Wilt wrote in post #18166736
Sigma is Japanese, and many Japanese products have controls which are the opposite of everything else...My wife's Toyota
- turns Off its windshield wiper by moving the control stalk UP, down is On and Fastest
- the door locks when you turn the top of the key AWAY from the door sill (like throwing closed a deadbolt by twisting the top of the knob AWAY from your home's doorjamb).
And unlike other Japanese lens makers, Sigma seems to NOT have consistency between lenses with regard to zoom direction or Infinity direction. Someone on POTN noticed that the Sigma 50-150 f/2.8 changed from Nikon wise in the original version to Canon wise in the latest HSM OS version. Older EX series go Nikon direction,Sigma 28-300 DG is Canon direction.

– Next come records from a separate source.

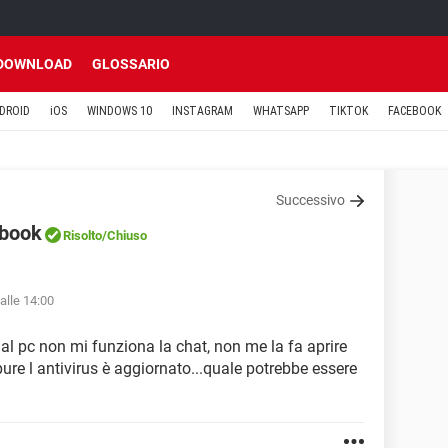
DOWNLOAD
GLOSSARIO
DROID
iOS
WINDOWS 10
INSTAGRAM
WHATSAPP
TIKTOK
FACEBOOK
Successivo
ebook
Risolto
/Chiuso
alle 14:00
l pc non mi funziona la chat, non me la fa aprire
ure l antivirus è aggiornato...quale potrebbe essere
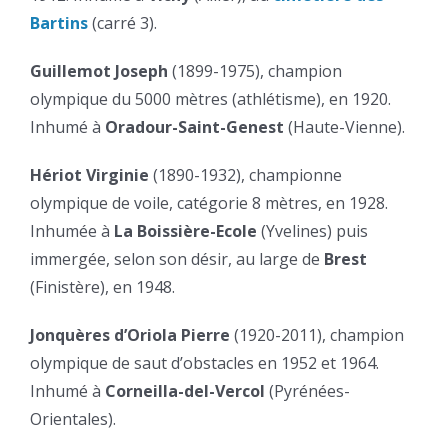
Bartins
(carré 3).
Guillemot Joseph
(1899-1975), champion
olympique du 5000 mètres (athlétisme), en 1920.
Inhumé à
Oradour-Saint-Genest
(Haute-Vienne).
Hériot Virginie
(1890-1932), championne
olympique de voile, catégorie 8 mètres, en 1928.
Inhumée à
La Boissière-Ecole
(Yvelines) puis
immergée, selon son désir, au large de
Brest
(Finistère), en 1948.
Jonquères d’Oriola Pierre
(1920-2011), champion
olympique de saut d’obstacles en 1952 et 1964.
Inhumé à
Corneilla-del-Vercol
(Pyrénées-
Orientales).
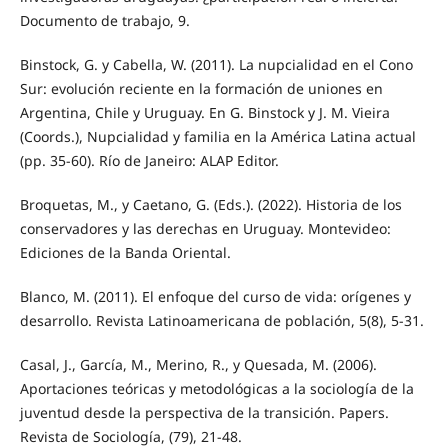
Documento de trabajo, 9.
Binstock, G. y Cabella, W. (2011). La nupcialidad en el Cono
Sur: evolución reciente en la formación de uniones en
Argentina, Chile y Uruguay. En G. Binstock y J. M. Vieira
(Coords.), Nupcialidad y familia en la América Latina actual
(pp. 35-60). Río de Janeiro: ALAP Editor.
Broquetas, M., y Caetano, G. (Eds.). (2022). Historia de los
conservadores y las derechas en Uruguay. Montevideo:
Ediciones de la Banda Oriental.
Blanco, M. (2011). El enfoque del curso de vida: orígenes y
desarrollo. Revista Latinoamericana de población, 5(8), 5-31.
Casal, J., García, M., Merino, R., y Quesada, M. (2006).
Aportaciones teóricas y metodológicas a la sociología de la
juventud desde la perspectiva de la transición. Papers.
Revista de Sociología, (79), 21-48.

I think that was me, in that I was looking for a 50-150, and had a look at a couple, and they do indeed change. I also have the 28-300 which goes the same way as my 18-55 for zoom, and the opposite for focus, I think I might have got that wrong last time, I don't really use the 18-55 very much. My older 20-40 f/2.8 goes the opposite way to Canon for both, and my 150-600 goes the same way for both. The two shorter focal length lenses have a virtually identical MF/AF switch to the 18-55. The big lens has switches more akin the those on the big whites in size and layout. In every case, there are four switches on the lens, and all three are three position the off/minimum position is nearest the camera body. The top switch being the MF/MO/AF (The MO is equivalent to Canon's FTM, although it seems to offer FTM in AF mode too), while the second switch is the focus limiter.2.8-10m/10m-Infinity/Full. Then there is the OS switch with Off/Mode 1/Mode 2. The last switch is the custom settings switch, which allows you to effectively have three lens setups by using the default switches, and then two custom settings set from the dock.

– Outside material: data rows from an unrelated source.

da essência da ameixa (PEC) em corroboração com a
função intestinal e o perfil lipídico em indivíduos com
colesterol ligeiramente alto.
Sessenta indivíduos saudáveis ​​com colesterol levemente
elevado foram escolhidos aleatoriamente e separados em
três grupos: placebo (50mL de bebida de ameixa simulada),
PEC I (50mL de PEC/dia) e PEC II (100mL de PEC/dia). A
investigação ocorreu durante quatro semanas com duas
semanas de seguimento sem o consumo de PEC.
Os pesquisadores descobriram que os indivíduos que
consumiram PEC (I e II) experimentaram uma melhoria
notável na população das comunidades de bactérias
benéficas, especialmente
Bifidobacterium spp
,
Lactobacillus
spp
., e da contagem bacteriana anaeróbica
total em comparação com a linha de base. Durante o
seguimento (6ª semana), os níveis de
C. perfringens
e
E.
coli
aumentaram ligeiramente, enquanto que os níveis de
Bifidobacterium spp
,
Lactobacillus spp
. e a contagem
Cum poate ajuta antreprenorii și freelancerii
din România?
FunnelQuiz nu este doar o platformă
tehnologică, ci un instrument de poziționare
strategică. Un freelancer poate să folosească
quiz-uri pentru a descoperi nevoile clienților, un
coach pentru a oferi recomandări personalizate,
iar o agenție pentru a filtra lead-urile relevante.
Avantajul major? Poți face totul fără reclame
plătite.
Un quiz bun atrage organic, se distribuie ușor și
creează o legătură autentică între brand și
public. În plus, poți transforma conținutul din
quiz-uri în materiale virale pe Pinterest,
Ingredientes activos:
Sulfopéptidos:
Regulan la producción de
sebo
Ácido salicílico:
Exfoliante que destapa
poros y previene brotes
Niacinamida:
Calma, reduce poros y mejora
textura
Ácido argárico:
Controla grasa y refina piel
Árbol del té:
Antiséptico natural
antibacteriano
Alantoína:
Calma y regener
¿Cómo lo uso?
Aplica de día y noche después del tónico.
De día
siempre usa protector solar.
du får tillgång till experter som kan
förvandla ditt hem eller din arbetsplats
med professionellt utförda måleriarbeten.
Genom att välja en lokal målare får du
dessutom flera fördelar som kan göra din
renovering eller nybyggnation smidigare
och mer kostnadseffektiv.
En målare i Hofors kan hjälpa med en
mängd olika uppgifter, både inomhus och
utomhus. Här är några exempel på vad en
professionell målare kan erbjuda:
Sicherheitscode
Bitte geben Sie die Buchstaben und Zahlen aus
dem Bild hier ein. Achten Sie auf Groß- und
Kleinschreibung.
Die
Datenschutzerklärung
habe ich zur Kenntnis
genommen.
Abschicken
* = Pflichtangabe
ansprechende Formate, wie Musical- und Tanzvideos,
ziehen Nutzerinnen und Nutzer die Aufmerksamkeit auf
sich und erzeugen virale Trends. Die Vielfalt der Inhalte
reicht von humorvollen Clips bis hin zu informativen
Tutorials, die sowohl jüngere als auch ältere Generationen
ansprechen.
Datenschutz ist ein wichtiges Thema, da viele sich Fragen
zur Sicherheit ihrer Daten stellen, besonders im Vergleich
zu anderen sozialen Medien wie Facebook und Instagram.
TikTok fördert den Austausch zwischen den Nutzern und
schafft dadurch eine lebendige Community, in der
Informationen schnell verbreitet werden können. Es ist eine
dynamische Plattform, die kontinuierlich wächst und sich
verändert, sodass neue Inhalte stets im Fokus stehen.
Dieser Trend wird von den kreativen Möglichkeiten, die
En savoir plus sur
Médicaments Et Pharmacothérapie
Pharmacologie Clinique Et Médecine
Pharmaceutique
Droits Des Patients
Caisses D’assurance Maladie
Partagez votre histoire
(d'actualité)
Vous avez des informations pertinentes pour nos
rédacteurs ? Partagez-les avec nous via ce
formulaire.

When it comes to the on/off position for switches it is actually far more common throughout the world to find up for off and down for on. Back when I was radar tech in the RAF we had some Tektronix oscilloscopes which were easier to set up and use than the HP ones we had, they had a larger diameter tube. The only problem was that the Tektronix scopes were US spec, and all the switches worked backwards for us Brits. The HP scopes were UK spec and the switches were the right way round. Oh and add to the annoyance, for some reason now that we have moved from wire fuses to breakers in our fuseboxes they have adopted backwards switches, probably thanks to the EU that one.